Cauchy Residues

Res \(f(z_0)=\frac{1}{2\pi i}\oint_\gamma dz f(z)\), Residue of \(f\) at \(z_0\).

• \(\gamma\) is CCW
• \(\gamma\) wraps around only once - winding number of 1, i.e. simple
• \(z_0\) is the only singularity inside \(\gamma\).

Suppose \(f(z)\) is meromorphic in a region bounded by a contour with singular points \(\{z_1,\cdots,z_n\}\) inside \(\gamma\). Then, \(\oint_\gamma dz' f(z') = 2\pi i\sum_{z_i}\text{Res } f(z_i)\).

Alternative: Suppose \(f(z)\) is meromorphic inside and on a simple closed contour \(\gamma\) with signular points \(\{z_1,\cdots,z_n\}\) inside \(\gamma\). Then, \(\oint_\gamma dz' f(z') = 2\pi i\sum_{z_i}\text{Res } f(z_i)\).

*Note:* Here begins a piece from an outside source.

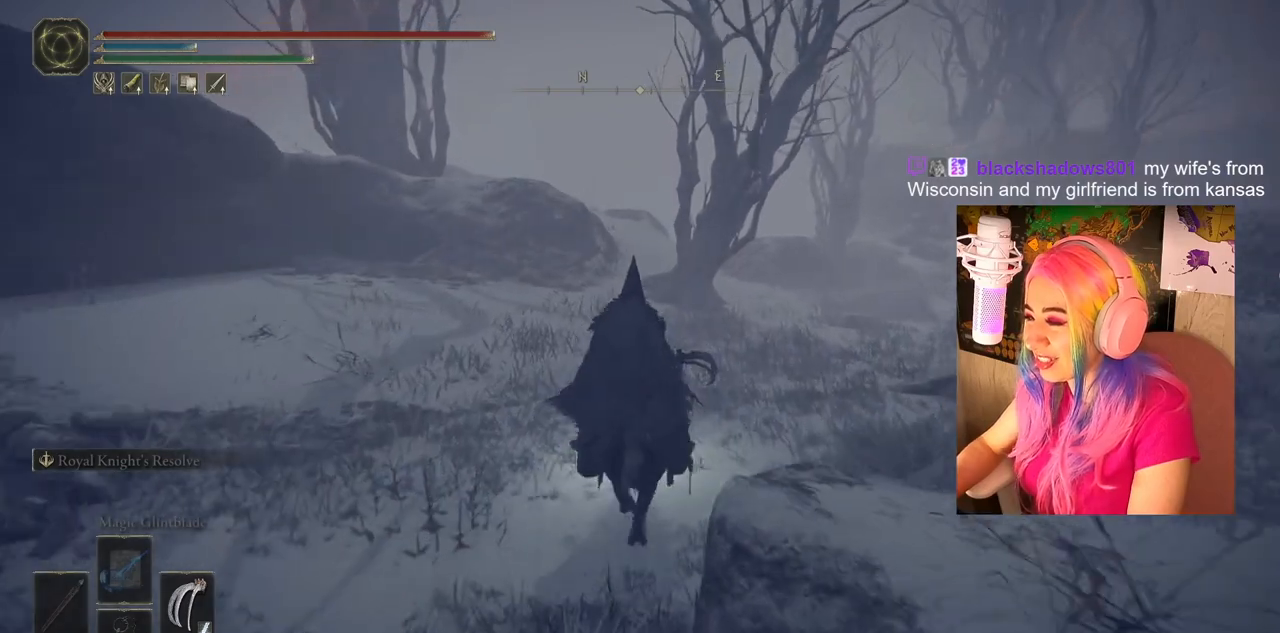
{"buttons": [], "left_stick": "up", "right_stick": "center", "events": []}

Thus, if we can compute Residues more efficiently than an integral, then we can compute an integral without doing it directly.

\(b_1=\frac{1}{2\pi i}\oint dz'f(z') = \text{Res }f(z_0)\). I.e. the coefficient of the \(z-z_0\) term in the principle part.

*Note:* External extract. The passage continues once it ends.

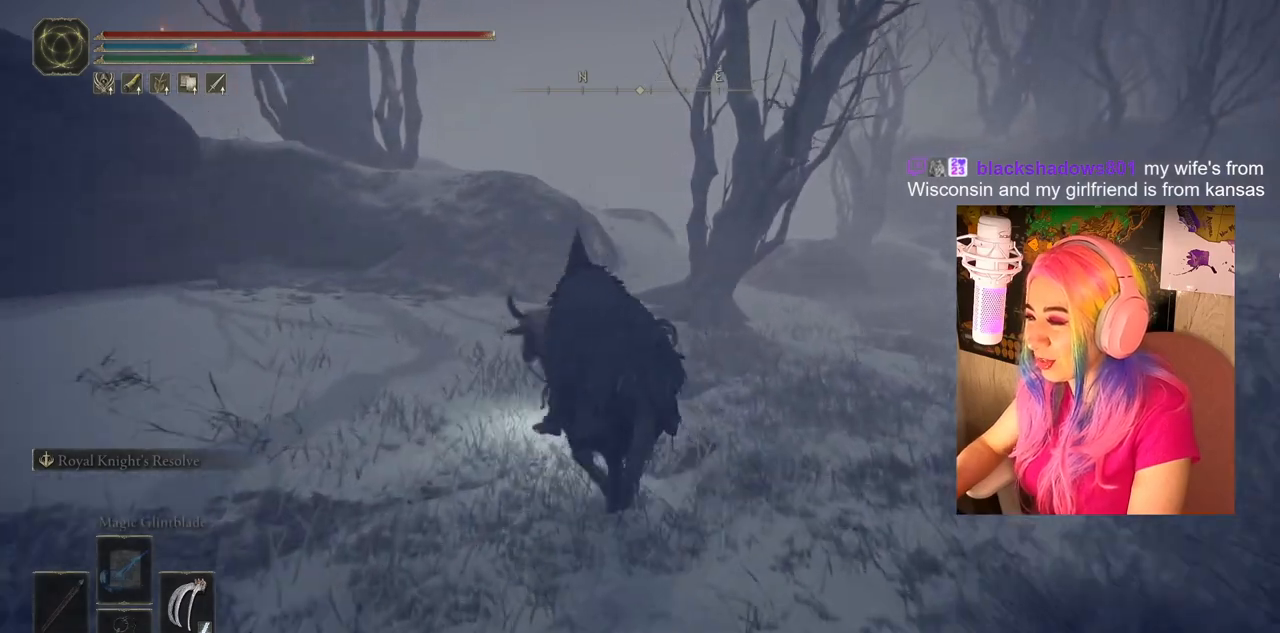
{"buttons": [], "left_stick": "up", "right_stick": "center", "events": []}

Suppose \(f(z)\) has a pole of order \(n\). \(f(z) = \sum_m a_m(z-z_0)^m + \sum_{m=1}^n\frac{b_m}{(z-z_0)^m}\). Then, let \(g(z)\) be such that \(f(z)=\frac{g(z)}{(z-z_0)^n}\). I.e. \(g(z) = \sum_m a_m(z-z_0)^{m+n}+\sum_{m=1}^n\frac{b_m}{(z-z_0)^{m-n}}\). Thus, \(g(z)\) is holomorphic around \(z_0\) and is nonzero at \(z_0\). Then, Res \(f(z_0) = \frac{1}{2\pi i}\oint dz' f(z') = \frac{1}{2\pi i}\oint dz' \frac{g(z')}{(z'-z_0)^n} = \frac{1}{(n-1)!}\frac{d^{n-1}g}{dz^{n-1}}(z_0)\).